Als sie informiert wurde, dass sie den Preis bekommen soll, habe sie "gezuckt", erzählt sie. Ernst Abbe, der legendäre Jenaer Optiker und Unternehmer, sei schließlich ein ganz großer Name. Ein bisschen dachte sie aber auch: "Ich will doch noch was reißen." So ein Preis, der wie eine Ehrung fürs Lebenswerk wirkt, käme da ja wohl zu früh.
Nach Rücksprache mit ihrer Familie, mit der sie in Potsdam lebt, sowie ihrem Team in der Firma, sagte sie dann aber zu. "Ich nehme den Preis für die Truppe. Das tut ihr gut", formuliert es die Unternehmerin. Ihr ist bewusst, dass sich ohne die Mitarbeiter kein Rad drehen würde. "Jeder ist ein Rad im Getriebe. Wenn eines fehlt, geht es nicht", sagt die Firmenchefin.

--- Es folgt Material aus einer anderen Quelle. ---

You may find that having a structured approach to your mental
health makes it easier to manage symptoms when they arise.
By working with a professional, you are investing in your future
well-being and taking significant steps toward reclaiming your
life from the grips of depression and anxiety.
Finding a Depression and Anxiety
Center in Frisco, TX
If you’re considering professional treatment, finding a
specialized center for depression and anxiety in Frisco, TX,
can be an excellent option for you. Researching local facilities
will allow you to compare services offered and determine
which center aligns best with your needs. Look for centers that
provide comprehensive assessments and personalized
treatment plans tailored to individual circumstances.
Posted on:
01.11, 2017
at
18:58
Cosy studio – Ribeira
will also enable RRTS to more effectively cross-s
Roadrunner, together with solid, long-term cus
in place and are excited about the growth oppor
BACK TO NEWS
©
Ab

Die Firma Binz war 1936 in Lorch in Baden-Württemberg gegründet worden. 1991 wurde die Produktion nach Ilmenau verlagert. Der Thüringer Standort blieb aber stets nur verlängerte Werkbank - wie es bei vielen Ostfirmen war und die Strukturschwäche Ostdeutschlands zementierte. Über einen Gewinnabführungs-Vertrag flossen auch bei Binz die Erträge von Ilmenau zur Mutterfirma nach Lorch ab. Sie gingen "an die Mutti", wie es die ostsozialisierte Cathrin Wilhelm formuliert.

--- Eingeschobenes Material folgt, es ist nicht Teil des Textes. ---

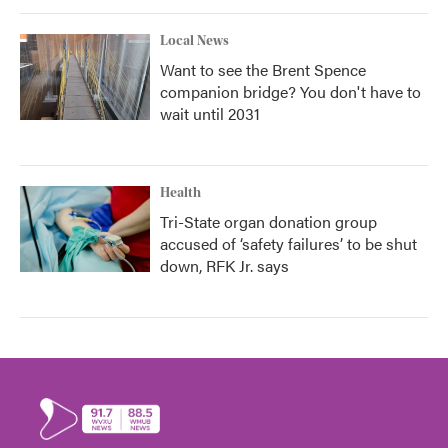
Local News
Want to see the Brent Spence
companion bridge? You don't have to
wait until 2031
Health
Tri-State organ donation group
accused of ‘safety failures’ to be shut
down, RFK Jr. says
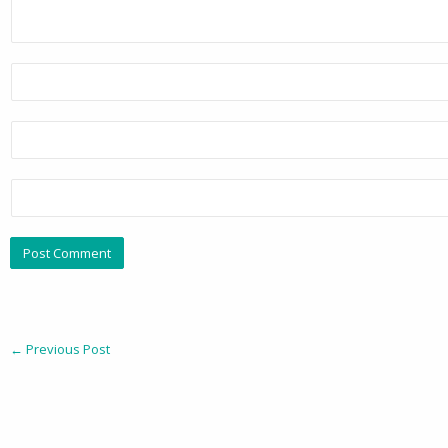
←
Previous Post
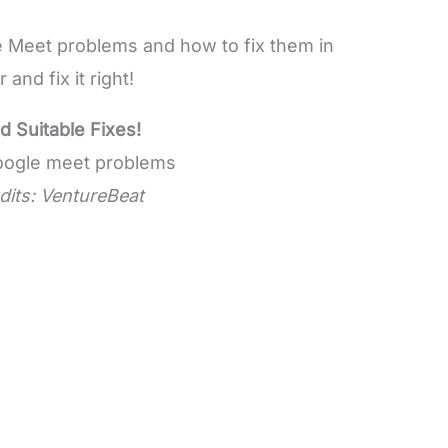
 Meet problems and how to fix them in
and fix it right!
Suitable Fixes!
dits: VentureBeat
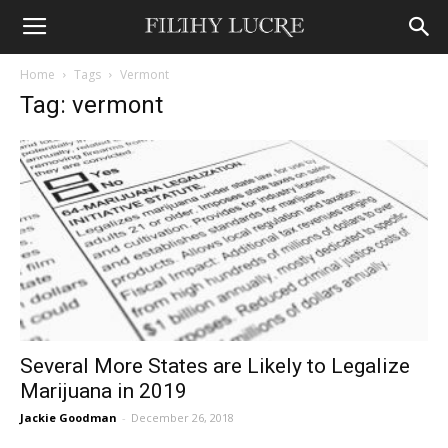
Home
Tags
Vermont
Tag: vermont
Several More States are Likely to Legalize
Marijuana in 2019
Jackie Goodman
-
December 26, 2018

Als in der Finanz- und Wirtschaftskrise 2008/2009 erstmals Verluste anfielen, verlor Mutti das Interesse am Ostkind. Die Ilmenauer Firma ging in Insolvenz. Ein milliardenschweres thailändisches Unternehmen wollte einsteigen und so ein Sprungbrett für den europäischen Markt aufbauen. In dieser Phase kam Cathrin Wilhelm als Wirtschaftsberaterin ins Spiel. Mit ihrer Beratungsfirma, die bis zu 150 Experten aufbieten kann, betreute sie beispielsweise die Restrukturierung des Unterwäsche-Herstellers Schiesser. Sie war auch beim ältesten Orgelbauer Deutschlands aktiv. Aktuell arbeitet sie an der Rettung der Eisengießerei in Torgelow. In Ilmenau blieb es nicht nur bei Beratung. Als sich die Partnerschaft mit den Thailändern zerschlug und womöglich das endgültige Aus drohte, kaufte sie 2015 das Unternehmen.
Etwas unternehmen
Für sie selbst ist es nichts Außergewöhnliches, dass sie in einer Männerdomäne erfolgreich ist. Ihre Mutter war Ingenieurin, auch die Großmutter war berufstätig. Mit Blick darauf, wie sich die Sprache in Politik, Wissenschaft und Medien heutzutage verrenkt, um geschlechtergerecht zu sein, sagt Cathrin Wilhelm zwar: "Das kann einem auf den Senkel gehen." Aber zugleich betont sie, dass Geschlechtergerechtigkeit in Fleisch und Blut übergehen müsse. Dafür sei auch eine Frauen-Quote nötig. Sie sieht sich durchaus als Vorbild für junge Unternehmerinnen. Frauen sollten auch in der Wirtschaft im besten Sinne etwas unternehmen, etwas riskieren. "Traut euch was", ruft ihnen die Preisträgerin zu.